The common advice of benchmarking a password hashing algorithm and choosing the slowest acceptable cost factor doesn’t work for algorithms with more than one parameter: adding a lot of iterations at the expense of memory hardness makes the benchmark time go up, but if the attacker can still grab off-the-shelf hardware (like a regular gaming graphics card) then I might as well have used pbkdf2 instead of Argon2id.

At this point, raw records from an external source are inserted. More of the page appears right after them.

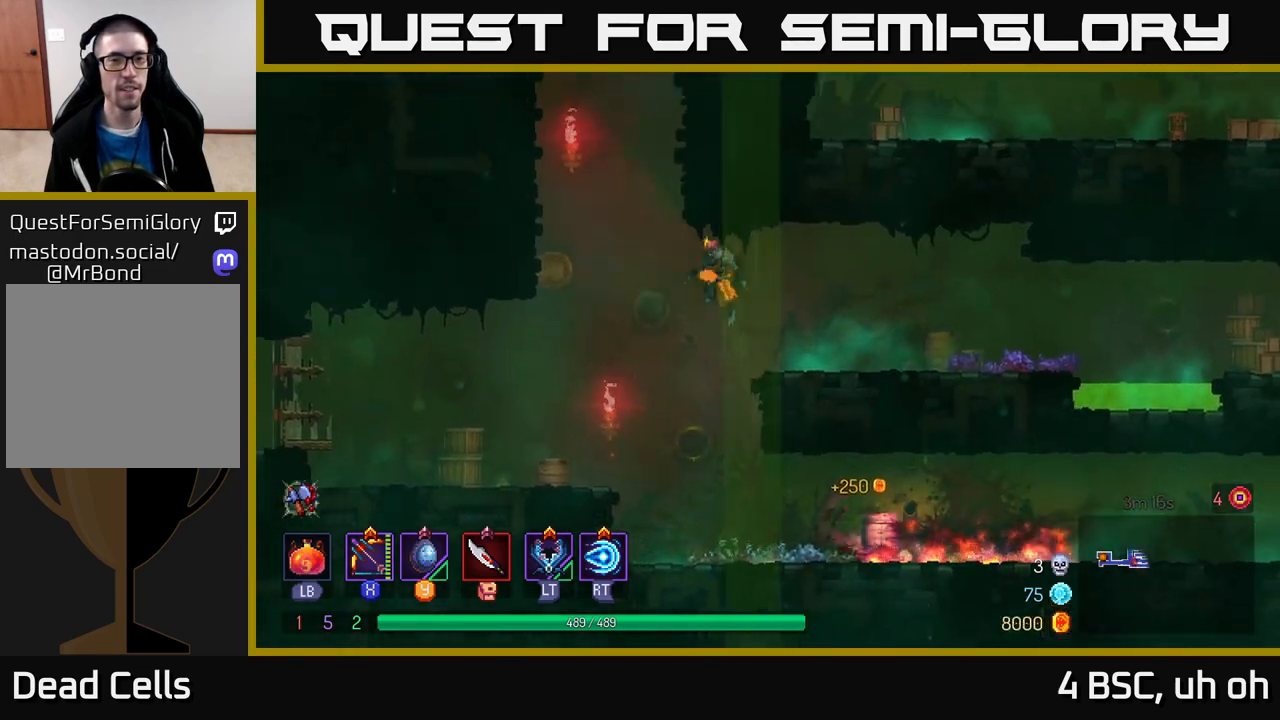
{"buttons": [], "left_stick": "left", "right_stick": "center", "events": [[100, "A", "up"], [217, "A", "down"], [467, "A", "up"]]}
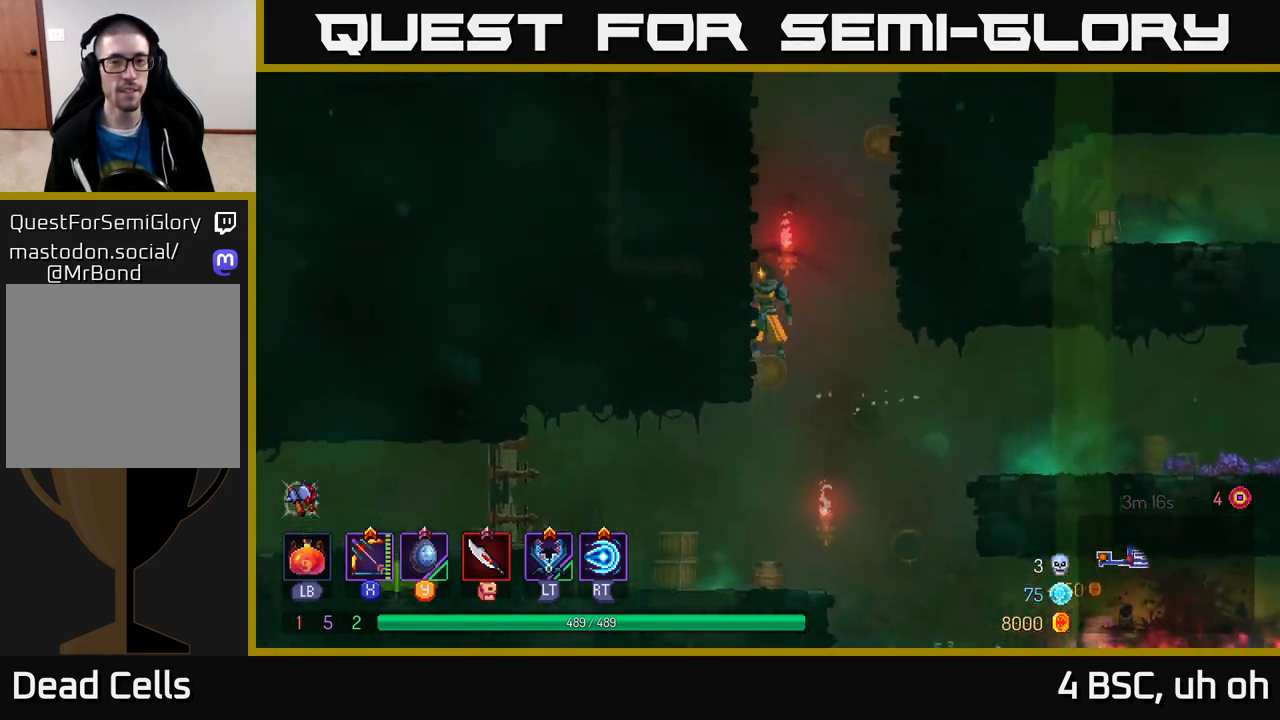
{"buttons": ["A"], "left_stick": "right", "right_stick": "center", "events": [[217, "A", "down"], [233, "left_stick", "center"], [317, "left_stick", "right"], [383, "A", "up"], [433, "A", "down"]]}
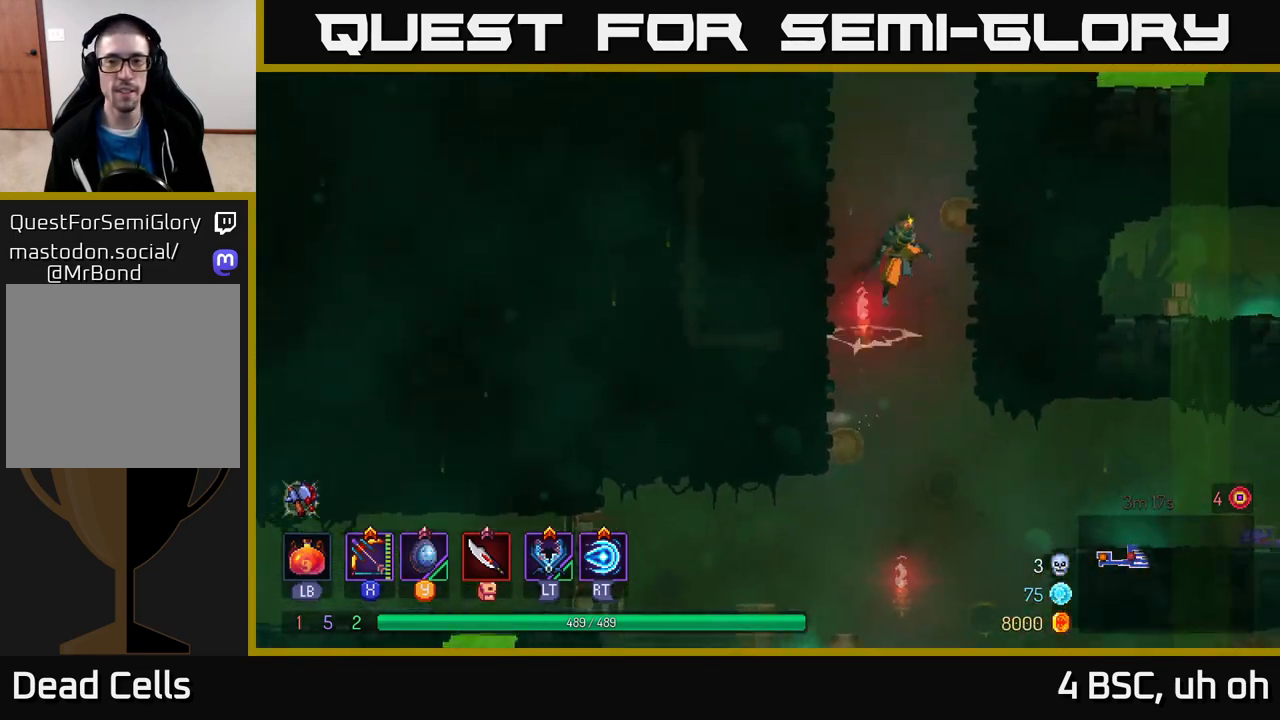
{"buttons": ["A"], "left_stick": "right", "right_stick": "center", "events": [[117, "A", "up"], [417, "A", "down"]]}
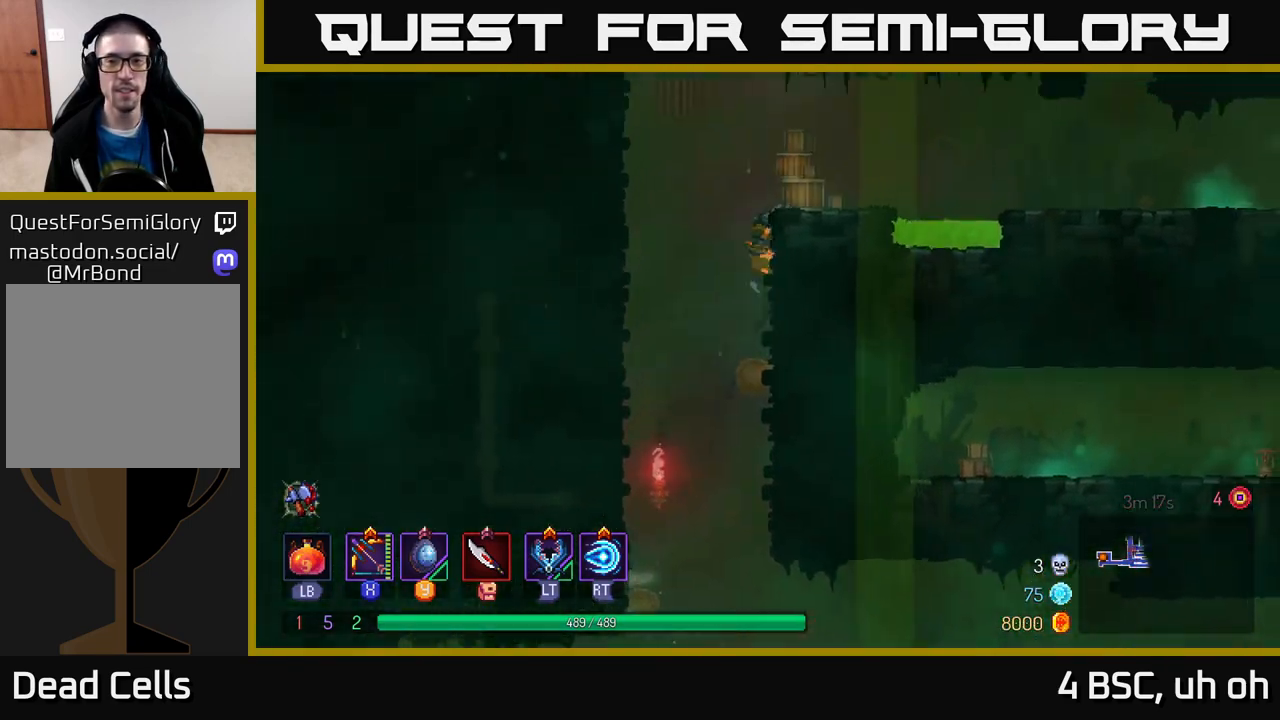
{"buttons": [], "left_stick": "right", "right_stick": "center", "events": [[83, "A", "up"]]}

There must be some minimum amount of memory that makes Argon2id safer than a well-configured algorithm from the 90s, otherwise we could have saved ourselves the effort of developing it.
I would run benchmarks and just see for myself at what point hashing isn’t faster anymore on a GPU than on a CPU, but Hashcat lacks Argon2 support altogether. (Though any software I choose isn’t necessarily going to be the fastest possible implementation to give me a correct answer anyway.)
Even my old graphics card from 2008 had 1GB of video memory and 2020 cards seem to commonly have 4-8GB. Nevertheless, the default Argon2id setting in PHP is to use 64MiB of memory.
If you set the parallelism of Argon2id to your number of CPU cores (say, 4) and use this default memory limit, is either of the following (roughly) true?
- A GPU with 8192MB of memory can still use 8192/64 = 128 of its cores, getting a 32× speed boost compared to your CPU. The slowdown on GPUs due to increased memory requirements is a linear scale. The only way to thwart GPU cracking effectively, is to make Argon2id use more RAM than a high-end GPU has when divided by the number of parallelism you configure in Argon2id (i.e. in this example with 4 cores, Argon2id needs to be set to use 8192/4 = 2048MB).
- This amount, 64MiB, already makes a common consumer GPU completely ineffective for cracking because it is simply too big to efficiently use from a simple GPU core (because if the core has to access the card’s main memory then it’s not worth it, or something).